> _PROBLEM_
Pick up the personal blog posts below, which cover being tired, loving parents, and faked smiles, and continue writing from where they stop.

> _READING PASSAGE_
########################################
Saturday, April 30, 2011

Boost


So I will enjoy ma lovely weekends


Im
T-I-R-E-D
but yet, satisfyin.

ATCL is really makin me crazy.
Theres so much things to do.
Call me Robot Jiek.
LOL


Well,
next week is it.
So I will enjoy ma lovely weekends,
and prepare to die by Tuesday.
haha

No more complaints.
No more mumblin.
No more naggin.

Just get the works done, WJJ.

One last complaint,
I bet Im darker.
I hanged the buntings all aroud the college for 2 hours,
2 HOURS!!!
T^T

p.s.
I shall be Thankful,
cause I see me in you.

Sunday, April 24, 2011

Parents ♥


I may not blessed with lovely friends or siblings.


I have wonderful Parents.
Gosh
Im cryin so bad right now.

Ma last birthday.
I was home.
No one planned to celebrate with me on the actual night.
Not even ma parents,
as they guessed that I would be goin out.

When they found out that Im not,
ma dad got me a birthday cake.

And its just them,
ma dad and mom.
They sang the birthday song for me.

Although its just both of them singin,
but its the Most Touchin birthday song ever,
in ma entire life.
I nearly cry, but I hold it back.


And just now,
I was not happy,
it was written all over ma face.

Ma parents came to me,
looked at me with cares and love,
tryin to cheer me up.
And the moment ma mom put her hand on ma shoulder,
I wish I could lay on her shoulder and cry all I want.


I feel so bad everytime,
when I let them see how unhappy I am,
and how fragile I am,
and made them worry me.


I may not blessed with lovely friends or siblings.
But God gave me them,
ma dad and ma mom.
The love that they gave and will continue givin me,
is more than enough.


p.s.
I cry a lot these days.

Faked


Ma Smiles were faked.


Im not happy recently.
Maybe not recently,
Im not happy for a very long time, I guess.

I dont laugh that much as I used to.
I rarely smile as well.
Even if I do so,
its just not real.


I guess Im Stress,
with all the things goin around.
Its just not easy.

The scar that I suffered from,
aint fully recovered yet.
It hurts all the time.


I miss Happiness.
It had gone for vacation for so long,
long enough to leave ma heart empty and cold.

One of ma friend told me that,
ma laughters arent genuine anymore.
Ma smiles were faked.
I guess thats what happened.
Tryin to tell the world that Im alright.
########################################
> _GIVEN MATERIAL_
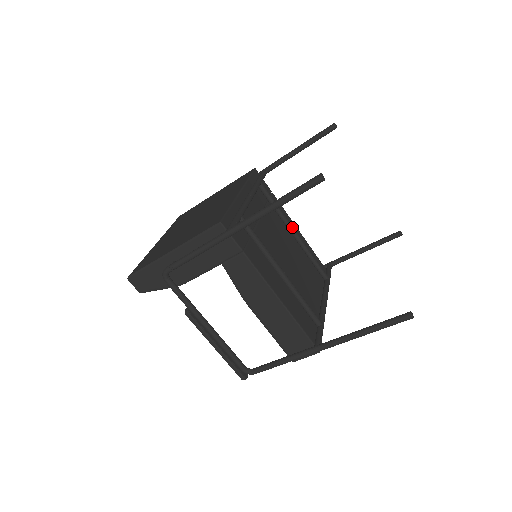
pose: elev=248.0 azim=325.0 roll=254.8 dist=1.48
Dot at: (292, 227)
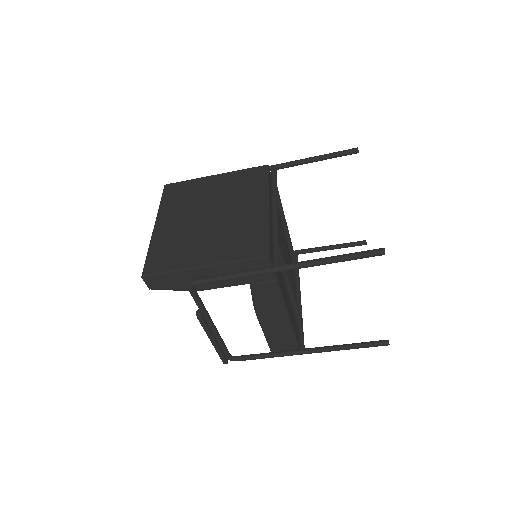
########################################
> _OUTPUT FOR THIS TASK_
**********
Im addicted with "Prettiest Friend" by Jason Mraz.
and its the reason why Im so emo right now.
Darn it.

p.s.
I wish I was there.
Why am I not there?

Wednesday, April 20, 2011

What are We Gonna Do


You know how much you love him.


We suffered on the same track
same pattern, same mindset
We're havin what we dont have.

People think that we are a mess
they treated us like trash
and yet
we are happy with that

I pick up the broken pieces of ma heart
Its never over for me from the start


You know how much you love him
I know how much I love you
and she knows how much she loves me
But baby
What are we gonna do

We know that everythin is over
Our love is dead and whos the murderer
I bet that you do feel the same way too
So baby
What are we gonna do


**********

Ini adalah sebuah lagu.
LOL

p.s.
I need Motivation.

Saturday, April 16, 2011


肉麻死了

話説
我那很愛趴趴走的媽媽
去了中國旅行 10 天
重點是竟然沒有帶我去
( 氣 )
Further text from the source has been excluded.